Early December 2017 (1st December), OpenMinTeD organized a session on Text and Data Mining in Open Science at the DI4R conference in Brussels (30 Nov-1 Dec).

The Digital Infrastructures for Research Conference attracted a wide audience from different backgrounds (researchers, innovators, data producers, scientific domain experts, librarians, data science practitioners, service providers, project leaders, policy makers and funders) to discuss policies, processes, best practices, data and services necessary for the support of the research process to ultimately advance scientific knowledge and Open Science.

The OpenMinTeD session discussed ways of supporting the EOSC vision by fostering collaboration between infrastructures and bringing into the spotlight Text and Data Mining (TDM) as a valuable research instrument opening new highways in (multi-/cross-) disciplinary research.

The session was attended by a wide range of participants from various disciplines, with varying interests and engaged in a multitude of activities relevant to Open Science, as can be seen by the voting tool we used for the interactive session.

In order to engage the participants and ensure a well-informed and fruitful discussion, the session was structured in two parts: the first part consisted of five enlightening talks that introduced the topic of TDM in the research workflow from the OpenMinTeD point of view; the second part was organized as an interactive session, with a discussion prompted by short statements from a panel and gradually involving all participants.

Natalia Manola (Athena RC) presented an overview of OpenMinTeD, focusing on the technical and legal challenges it has set out to overcome and the solutions it has adopted and implemented in the form of an open, service-oriented platform for TDM of scientific and scholarly content where researchers can collaboratively create, discover, share and re-use Knowledge from a wide range of interoperable text-based scientific related sources.

The next three presentations showcased how the OpenMinTeD platform can be used for conducting TDM-based research presenting real use cases from three disciplinary areas, namely Agriculture & Biodiversity (Claire Nédellec, INRA), Life Sciences (Christian O’Reilly, EPFL) and Social Sciences (Peter Mutschke, Gesis).

The last presentation, by Giulia Dore (CREATe, Glasgow University) discussed legal issues in TDM, mainly about licensing and IPR (Intellectual Property Rights), and the OpenMinTeD recommendations for overcoming legal barriers.

The panel brought together the expertise and views on TDM of representatives from three related infrastructures: Franciska de Jong from CLARIN, Paolo Manghi from OpenAIRE and Ron Dekker from CESSDA. The panelists presented the way TDM is envisaged or integrated in these infrastructures, the role of TDM in the Open Science paradigm, the way they offer TDM services to their end-users, and exchanged opinions on potential synergies with OpenMinTeD in promoting interoperability, raising awareness and training activities on TDM, Open Access and legal policies, supporting reusability of resources, reproducibility of research experiments and publication of research outcomes etc.

Finally, the audience joined in the discussion and offered their own perspectives on the deployment of TDM in their research practices.

During the discussion, the participants were asked to rate how existing infrastructures facilitate the integration of TDM in their research on a 1-10 basis; their responses confirmed findings from other similar surveys, i.e. the problem of finding guidance for legal issues but also the lack (or difficulty in finding) of TDM applications tailored to end-user needs.

These findings are encouraging as they prove that the OpenMinTeD approach towards TDM is on the right track.
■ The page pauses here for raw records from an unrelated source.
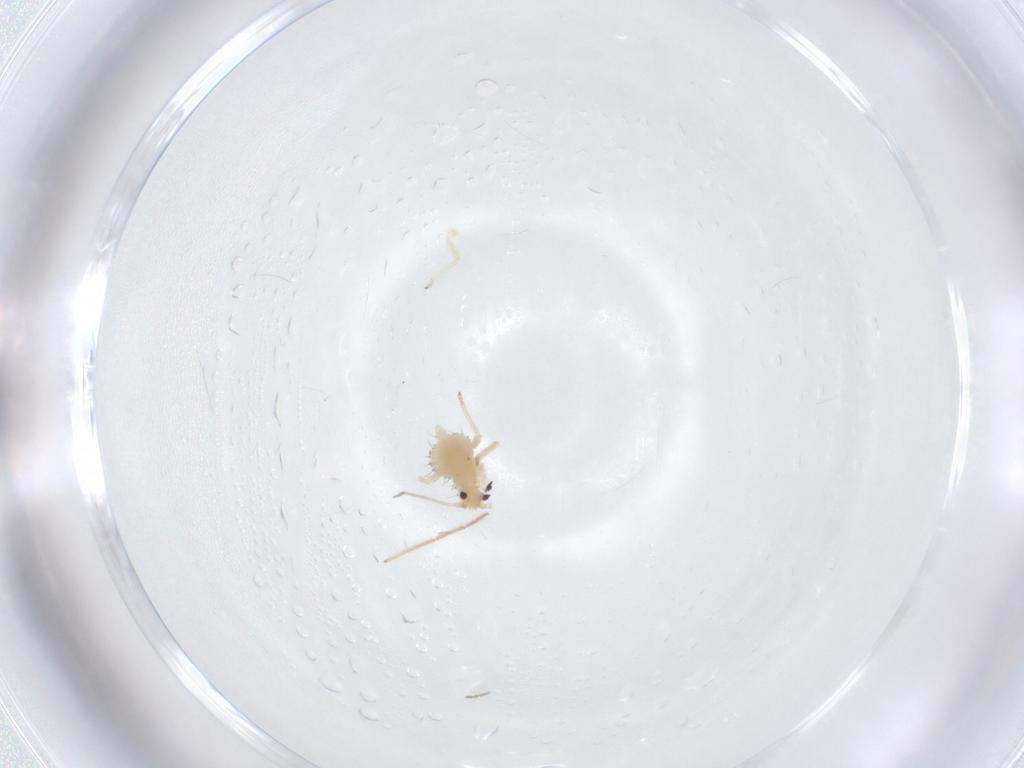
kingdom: Animalia
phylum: Arthropoda
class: Insecta
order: Hemiptera
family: Aphididae
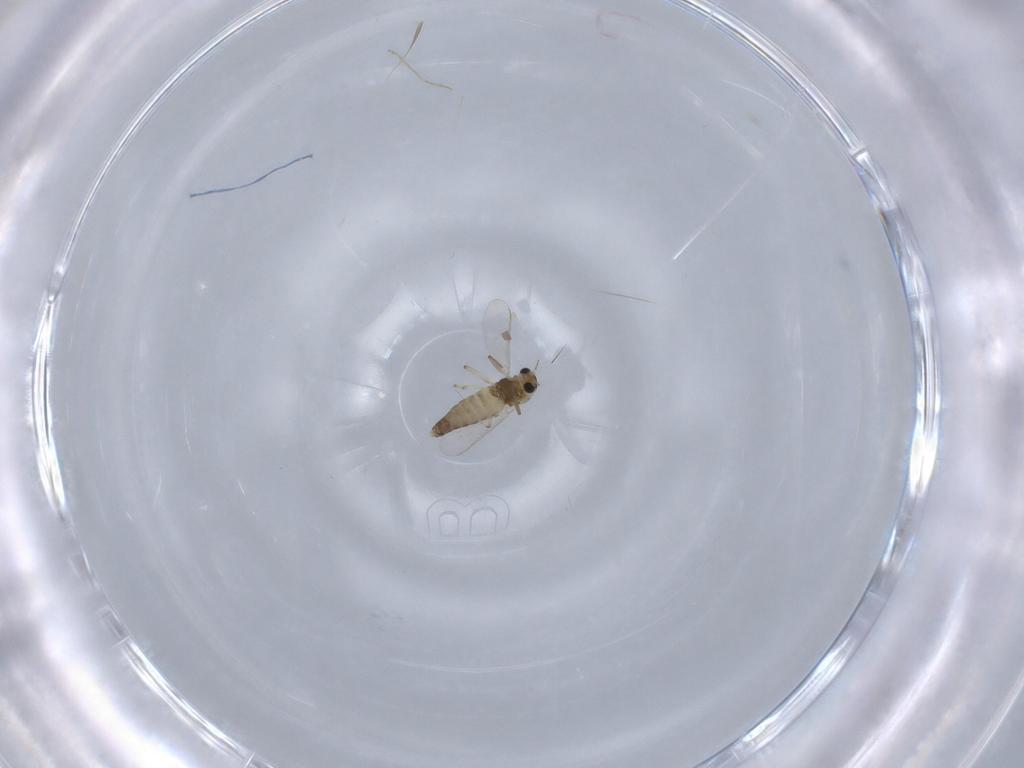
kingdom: Animalia
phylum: Arthropoda
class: Insecta
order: Diptera
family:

OpenMinTeD already offers solutions to these problems. First of all, it makes available content and TDM software together in one place. Most important, it facilitates the creation of domain-oriented end-user applications by setting up a pool of re-usable interoperable resources based on which TDM experts can build workflows by combining these resources with domain-specific ones in order to meet end-user needs. Additionally, OpenMinTeD has presented a licensing compatibility matrix to assist researchers, repository owners and many others with how to use open access licences in the context of TDM.

Last, as regards user requirements for improvements, we witnessed during the discussion a variety of important views touching upon different dimensions of TDM-enhanced research. In the context of the DI4R spirit of collaboration, the need to “establish standards for data exchange TDM in metadata and content, make services effectively usable (users, data, methods policy-driven)” stands out.